====== Excerpted passage

It should also be noted that it's more correct to say Gigatexels/s instead of Gigapixels/s as in the marketing materials published - Imagination found that a lot of people didn't correctly grasp the meaning of texture fillrate and thus opted to simplify the marketing information in pixels/s.
The figures scale down the range with corresponding performance with the AXT-48-1536, AXT-32-1024, AXT-16-512 and finally the AXM-8-256. The AXE-1-16 is a separate, smaller more customized microarchitecture.
Imagination envisions the AXT-32-1024 to be the traditional sweet-spot target for a premium mobile GPU SoC in smartphones, while the larger configurations would possibly be used in larger form-factor devices.
The company calls the A-Series “the GPU of everything”, and there’s indeed a ton of changes and features that make up the new IP. We’ll be covering a few aspects of the company’s disclosed big matrix of features above, starting off with one of the biggest changes, the GPU’s ALU architecture.
New ISA & ALUs: An Extremely Wide Architecture
As mentioned, the ALU architecture as well as ISA of the new A-Series is fundamentally different to past Imagination GPUs, and in fact is very different from any other publicly disclosed design.
The key characteristic of the new ALU design is the fact that it’s now significantly wider than what was employed on the Rogue and Furian architectures, going to up a width of 128 execution units per cluster.

============

> Objective
In the passage on Imagination's A-Series GPU, which configuration does the company see as the sweet-spot target for a premium mobile GPU SoC in smartphones?

====== Extracted information

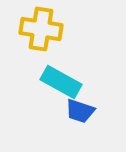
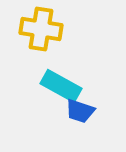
cyan rectangle: moved 4 px down
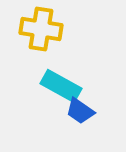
blue trapezoid: rotated 16 degrees clockwise
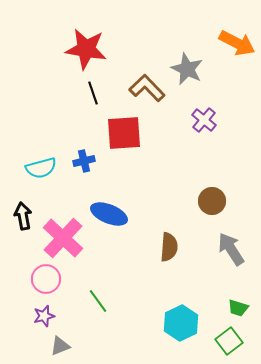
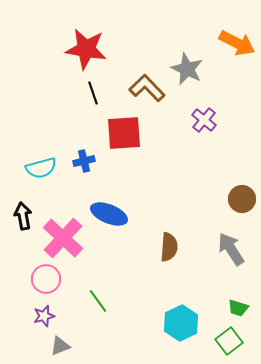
brown circle: moved 30 px right, 2 px up
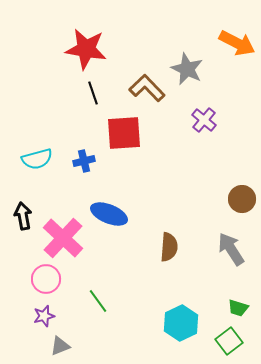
cyan semicircle: moved 4 px left, 9 px up
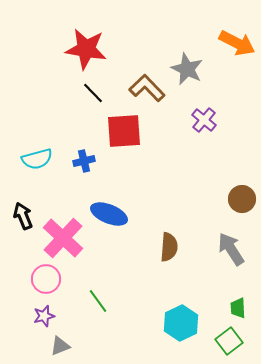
black line: rotated 25 degrees counterclockwise
red square: moved 2 px up
black arrow: rotated 12 degrees counterclockwise
green trapezoid: rotated 70 degrees clockwise
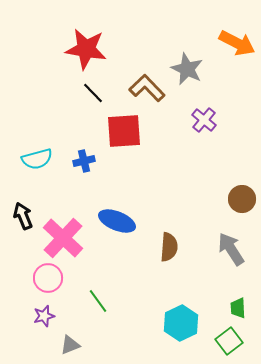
blue ellipse: moved 8 px right, 7 px down
pink circle: moved 2 px right, 1 px up
gray triangle: moved 10 px right, 1 px up
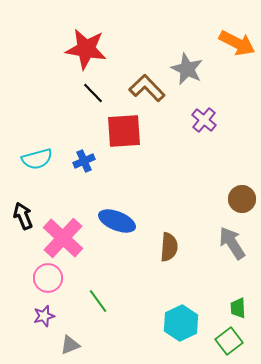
blue cross: rotated 10 degrees counterclockwise
gray arrow: moved 1 px right, 6 px up
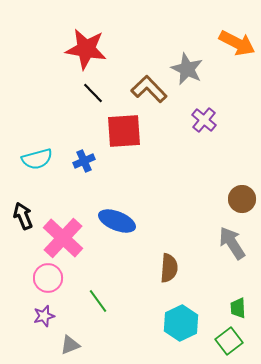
brown L-shape: moved 2 px right, 1 px down
brown semicircle: moved 21 px down
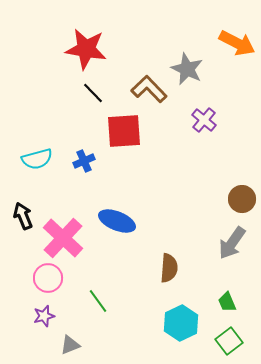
gray arrow: rotated 112 degrees counterclockwise
green trapezoid: moved 11 px left, 6 px up; rotated 20 degrees counterclockwise
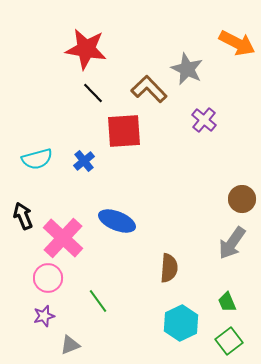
blue cross: rotated 15 degrees counterclockwise
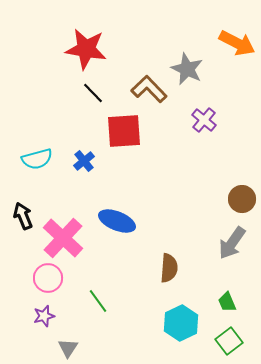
gray triangle: moved 2 px left, 3 px down; rotated 35 degrees counterclockwise
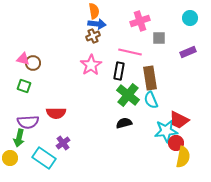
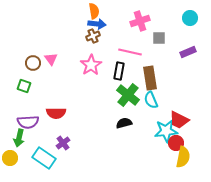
pink triangle: moved 28 px right; rotated 40 degrees clockwise
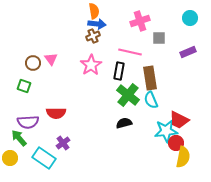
green arrow: rotated 126 degrees clockwise
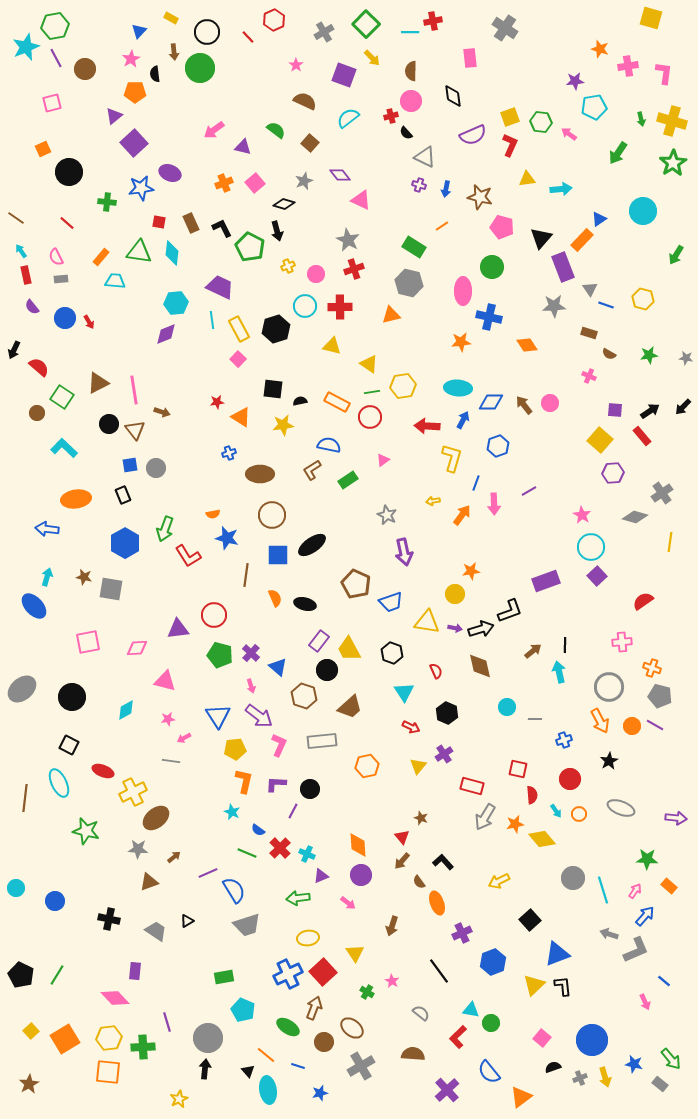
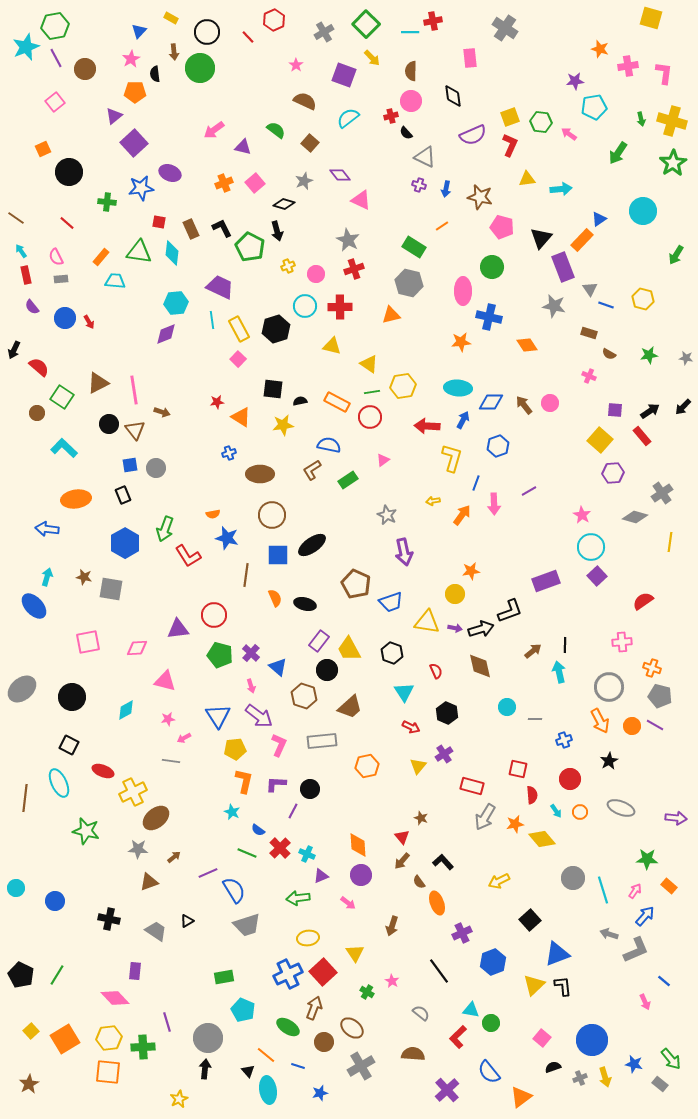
pink square at (52, 103): moved 3 px right, 1 px up; rotated 24 degrees counterclockwise
brown rectangle at (191, 223): moved 6 px down
gray star at (554, 306): rotated 15 degrees clockwise
orange circle at (579, 814): moved 1 px right, 2 px up
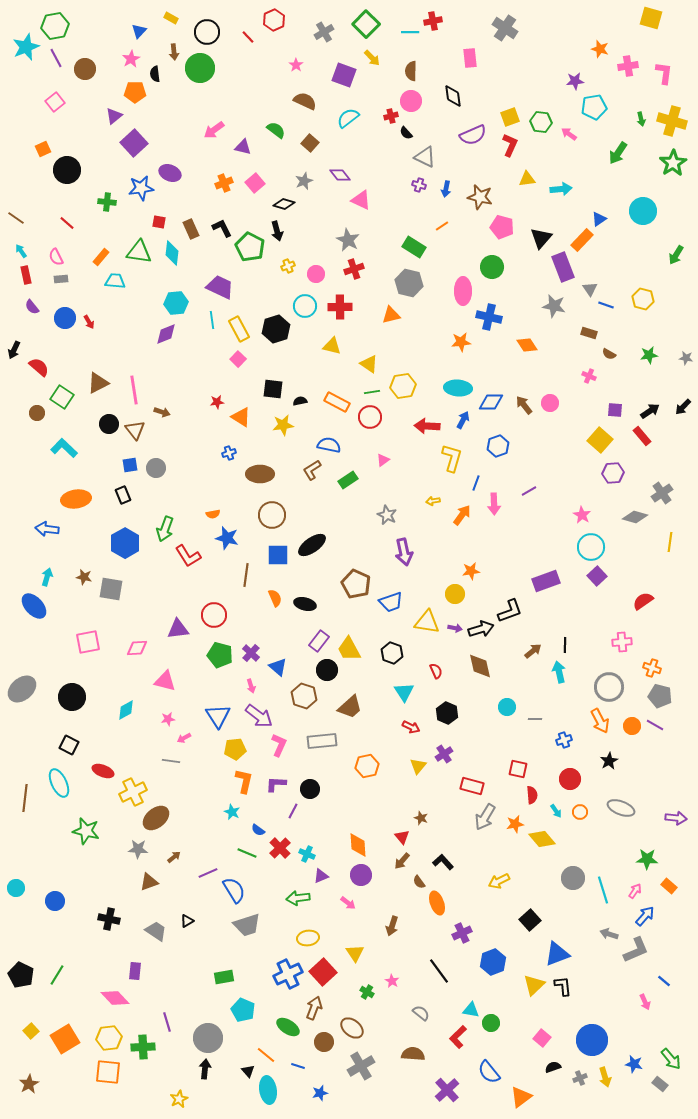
black circle at (69, 172): moved 2 px left, 2 px up
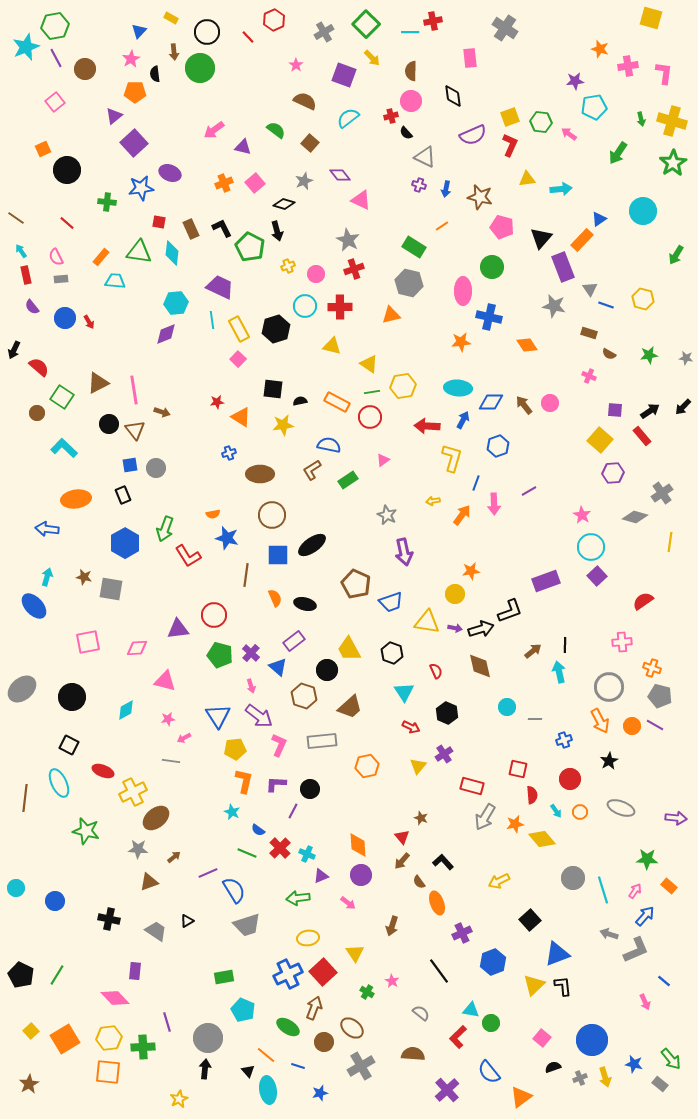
purple rectangle at (319, 641): moved 25 px left; rotated 15 degrees clockwise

============

> Solution for this exercise
The AXT-32-1024.